Think Tank Deep Dive: Bad News

A white male doctor in a lab coat sitting at a desk and looking at a laptop with a patient.

Breaking Bad News and Compassion Fatigue

September 2020


 

The Think Tank is a multi-disciplinary health communication collective with experience and subject-matter expertise to consult on real-world communication issues in practice. Every month, we select submissions from health professional stakeholders and explore their patient-clinician and inter-professional challenges. Through Think Tank questionnaires and discussion deep dives, our collective of scholars and health professionals offer practical recommendations, share educational materials, and craft messages that stakeholders can implement in practice immediately. Bringing innovative ideas to practice at an accelerated pace, the Think Tank aims to unpack complex conversations and distill effective and structurally competent applications of “what you might say” and “what you could do.”

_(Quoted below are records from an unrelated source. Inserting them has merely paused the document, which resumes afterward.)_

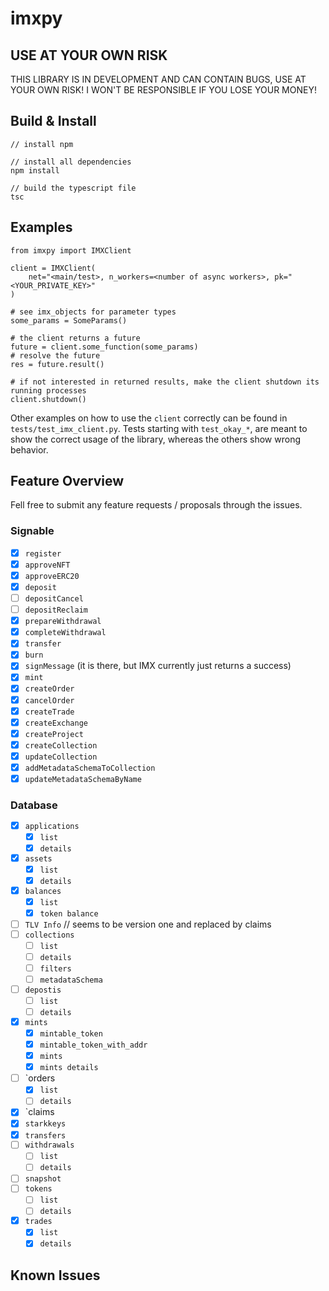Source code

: # imxpy

## USE AT YOUR OWN RISK

THIS LIBRARY IS IN DEVELOPMENT AND CAN CONTAIN BUGS, USE AT YOUR OWN RISK! I WON'T BE RESPONSIBLE IF YOU LOSE YOUR MONEY!

## Build & Install

    // install npm

    // install all dependencies
    npm install

    // build the typescript file
    tsc

## Examples

    from imxpy import IMXClient

    client = IMXClient(
        net="<main/test>, n_workers=<number of async workers>, pk="<YOUR_PRIVATE_KEY>"
    )

    # see imx_objects for parameter types
    some_params = SomeParams()

    # the client returns a future
    future = client.some_function(some_params)
    # resolve the future
    res = future.result()

    # if not interested in returned results, make the client shutdown its running processes
    client.shutdown()

Other examples on how to use the `client` correctly can be found in `tests/test_imx_client.py`. Tests starting with `test_okay_*`, are meant to show the correct usage of the library, whereas the others show wrong behavior.

## Feature Overview

Fell free to submit any feature requests / proposals through the issues.

### Signable

- [x] `register`
- [x] `approveNFT`
- [x] `approveERC20`
- [x] `deposit`
- [ ] `depositCancel`
- [ ] `depositReclaim`
- [x] `prepareWithdrawal`
- [x] `completeWithdrawal`
- [x] `transfer`
- [x] `burn`
- [x] `signMessage` (it is there, but IMX currently just returns a success)
- [x] `mint`
- [x] `createOrder`
- [x] `cancelOrder`
- [x] `createTrade`
- [x] `createExchange`
- [x] `createProject`
- [x] `createCollection`
- [x] `updateCollection`
- [x] `addMetadataSchemaToCollection`
- [x] `updateMetadataSchemaByName`

### Database

- [x] `applications`
  - [x] `list`
  - [x] `details`
- [x] `assets`
  - [x] `list`
  - [x] `details`
- [x] `balances`
  - [x] `list`
  - [x] `token balance`
- [ ] `TLV Info` // seems to be version one and replaced by claims
- [ ] `collections`
  - [ ] `list`
  - [ ] `details`
  - [ ] `filters`
  - [ ] `metadataSchema`
- [ ] `depostis`
  - [ ] `list`
  - [ ] `details`
- [x] `mints`
  - [x] `mintable_token`
  - [x] `mintable_token_with_addr`
  - [x] `mints`
  - [x] `mints details`
- [ ] `orders
  - [x] `list`
  - [ ] `details`
- [x] `claims
- [x] `starkkeys`
- [x] `transfers`
- [ ] `withdrawals`
  - [ ] `list`
  - [ ] `details`
- [ ] `snapshot`
- [ ] `tokens`
  - [ ] `list`
  - [ ] `details`
- [x] `trades`
  - [x] `list`
  - [x] `details`

## Known Issues
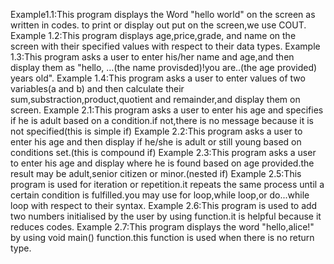 Example1.1:This program displays the Word "hello world" on the screen as written in codes. to print or display out put on the screen,we use COUT.
Example 1.2:This program displays age,price,grade, and name on the screen with their specified values with respect to their data types.
Example 1.3:This program asks a user to enter his/her name and age,and then display them as "hello, ...(the name provisded)!you are..(the age provided) years old".
Example 1.4:This program asks a user to enter values of two variables(a and b) and then calculate their sum,substraction,product,quotient and remainder,and display them on screen.
Example 2.1:This program asks a user to enter his age and specifies if he is adult based on a condition.if not,there is no message because it is not specified(this is simple if)
Example 2.2:This program asks a user to enter his age and then display if he/she is adult or still young based on conditions set.(this is compound if)
Example 2.3:This program asks a user to enter his age and display where he is found based on age provided.the result may be adult,senior citizen or  minor.(nested if)
Example 2.5:This program is used for iteration or repetition.it repeats the same process until a certain condition is fulfilled.you may use for loop,while loop,or do...while loop with respect to their syntax.
Example 2.6:This program is used to add two numbers initialised by the user by using function.it is helpful because it reduces codes.
Example 2.7:This program displays the word "hello,alice!" by using void main() function.this function is used when there is no return type.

The topic we covered this month came from Robin Richardson of the Livestrong Institute at the Dell Medical School. The following post captures the recommendations that the Think Tank shared during our in-person deep dive discussion in September and a follow-up list serv circulation.

We posed the following question to the Think Tank:

“What is an evidence-based, compassionate way to talk with patients who are uninsured or underinsured? Charity care policies do not adequately cover the needs of all patients. We try our best to help connect patients to resources, even if we are unable to provide care. This puts our care team in a tough position to convey messages to patients and can lead to moral distress and burnout. We've had patients in tears tell us that we don't care if they live or die. How can we empathetically message our limitations of services to those who are most vulnerable, especially given the lack of coverage options in Texas, (and particularly for those outside of Travis County or don't qualify for MAP or other safety-net programs)?”

Self-Awareness Buffering Compassion Fatigue

Think Tank members also offered that healthcare providers can practice mindfulness and check in with themselves about the level of empathy and personal investment they bring into the work. Feeling close to the patients, in what they described as “highly escalating work,” such as working bedside in oncology, can bring healthcare providers to the edge of compassion fatigue. Think Tank members who are healthcare providers expressed that within their field, the professionals themselves do not always prioritize their mental health, and recognize this trend needs to change.

The discussion about healthcare provider mental health was connected to developing a conversation toolkit and strategies for advocacy. One member highlighted that in each conversation with a patient who is uninsured and underinsured in the oncology context, one must acknowledge both despair and hope. Avoiding saying, "we can’t do anything else" or an “exhausted pragmatism,” as one member said, is important to maintain threads of hope, agency, and control for patients.

Focus on Advocacy

Focusing on advocacy and what you can offer was another major recommendation during this discussion. Advocacy could involve reaching out to community resources or other institutions for assistance outside of the organization. A challenge that emerged was that it can be difficult if your organization does not look fondly upon seeking outside resources. These tensions connected to the idea of moral injury, or a sense of institutional betrayal and distress that emerges when one must go against their values for their organization. Experiencing moral injury is another variable that can hasten compassion fatigue. This point was another that Think Tank members agreed needed to be named and recognized if it happens, and to develop plans for accountability and change to address it.

Develop Plans for Accountability and Change

If those who work bedside in oncology are told that they have to turn away uninsured or underinsured patients, they could benefit from a plan for those conversations and for changing how their organization can adapt to support these patients. The first recommendation that emerged from this conversation was that care teams can have conversations that witness what needs to change and build a reporting structure so that a “shared institutional memory” can be created. Memorializing events and bringing these stories to leadership can instill hope in the care teams and illustrate what is happening to those who are not bedside.